The company’s platform is currently utilized by banks and financial platforms regulated by the OCC, FDIC, and Federal Reserve, including notable clients such as Robinhood, Mercury, Gusto, Lead Bank, and Coastal Community Bank. Bretton AI’s AI agents are designed to manage high-volume and mission-critical workflows, encompassing KYC and KYB reviews, AML and sanctions investigations, as well as ongoing monitoring efforts.
At the heart of Bretton AI’s offering is its “Trust Infrastructure,” a governance framework developed to integrate regulatory guidance, model risk management, continuous AI evaluation, and quality assurance into every agent. This structure aims to ensure that deployments are audit-ready and explainable, aligning with regulatory expectations.

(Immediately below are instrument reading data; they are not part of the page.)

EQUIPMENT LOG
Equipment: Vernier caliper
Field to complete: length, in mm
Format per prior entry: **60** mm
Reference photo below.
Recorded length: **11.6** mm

The company asserts that its agents can seamlessly operate across various systems and data sources, effectively analyzing incomplete data and completing investigations in minutes instead of days. This efficiency is said to deliver a return on investment through increased consistency and more defensible decision-making. Since its Series A funding in May 2025, Bretton AI has reportedly expanded its adoption and use cases, with the total market capitalization of companies using its platform soaring from $150 billion to over $1 trillion within a year.
In 2025 alone, Bretton AI signed five new publicly traded clients, with the average contract value more than doubling to $201,000 from $85,000 during its Series A and up from $25,000 at its seed round in 2023. The company claims to have helped its customers save over $10 million in compliance-related headcount costs and risk reduction while also eliminating more than 195,000 hours of manual compliance work. Moreover, its agents have completed over 1.2 million L1 and L2 financial crime investigations.

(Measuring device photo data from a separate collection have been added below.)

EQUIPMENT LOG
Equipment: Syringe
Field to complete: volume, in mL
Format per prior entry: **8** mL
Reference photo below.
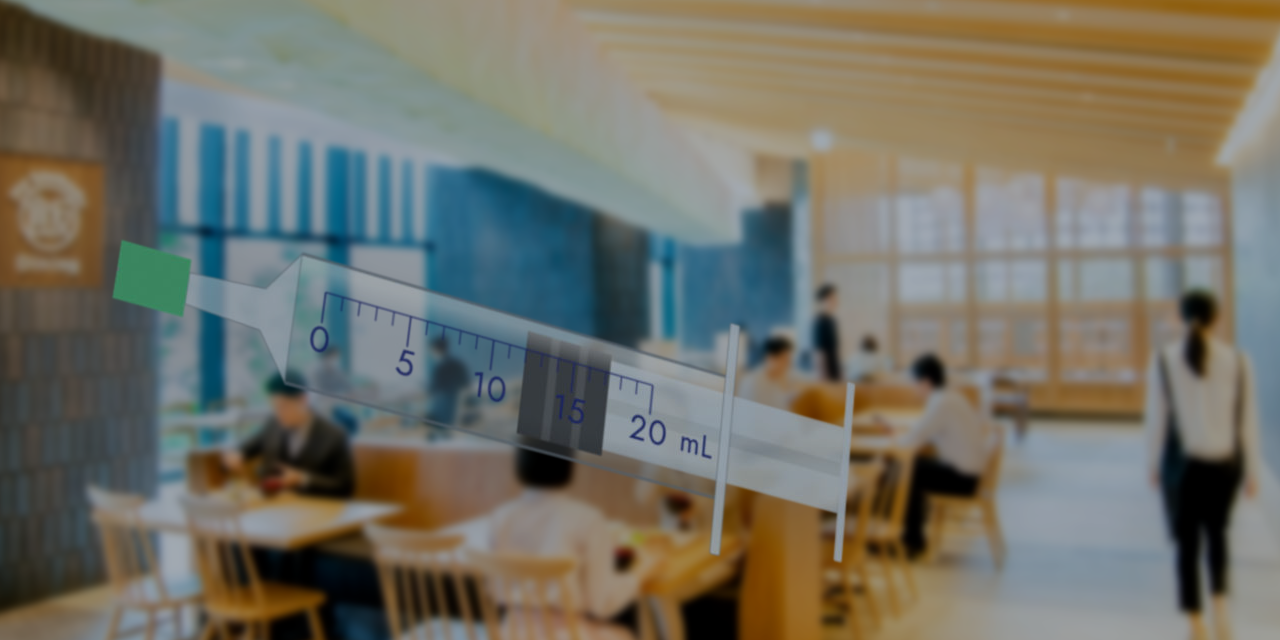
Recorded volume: **12** mL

The name change to Bretton AI pays homage to Bretton Woods, signifying its transition from an AI tools provider to a defining platform for financial crime operations. The proceeds from the Series B funding will be allocated towards expanding into additional financial crime domains, enhancing regulatory engagement, and accelerating adoption among larger institutions, while also investing in product development and the growth of engineering and go-to-market teams.
“Financial crime is the breakout use case for AI in financial services. This work is complex, unstructured, and deeply scrutinized. We’ve proven that AI agents can operate in production inside the world’s most regulated institutions when built with the right trust and governance foundations,” said Will Lawrence, Chief Executive Officer and Co-Founder of Bretton AI. He emphasized that the company’s mission has evolved, necessitating a name that reflects its expanded vision. “Bretton AI is about defining the standard for how AI operates inside regulated financial institutions. Our mission has expanded, and our name needed to reflect that.”
Rajeev Dham of Sapphire Ventures expressed confidence in Bretton AI’s potential, stating, “Financial crime compliance is one of the most operationally intensive and critical functions in financial services—and it’s exactly where we think AI can deliver the biggest impact. Bretton AI has proven that AI agents can run in production at scale, turning compliance teams into force multipliers rather than cost centers.”
Brian Hamilton, President of Coastal Community Bank, noted the transformative impact of Bretton AI’s platform, stating, “Bretton AI has been a force multiplier for our financial crime team. We’ve meaningfully reduced L1 investigation times, improved consistency across decisions and strengthened our overall risk posture as we scale.”
The ongoing evolution of Bretton AI underscores its pivotal role in shaping the future of compliance within the financial sector. As the company broadens its reach and capabilities, the implications for regulatory frameworks and operational efficiencies stand to be significant, potentially setting new benchmarks for the integration of AI in financial crime prevention.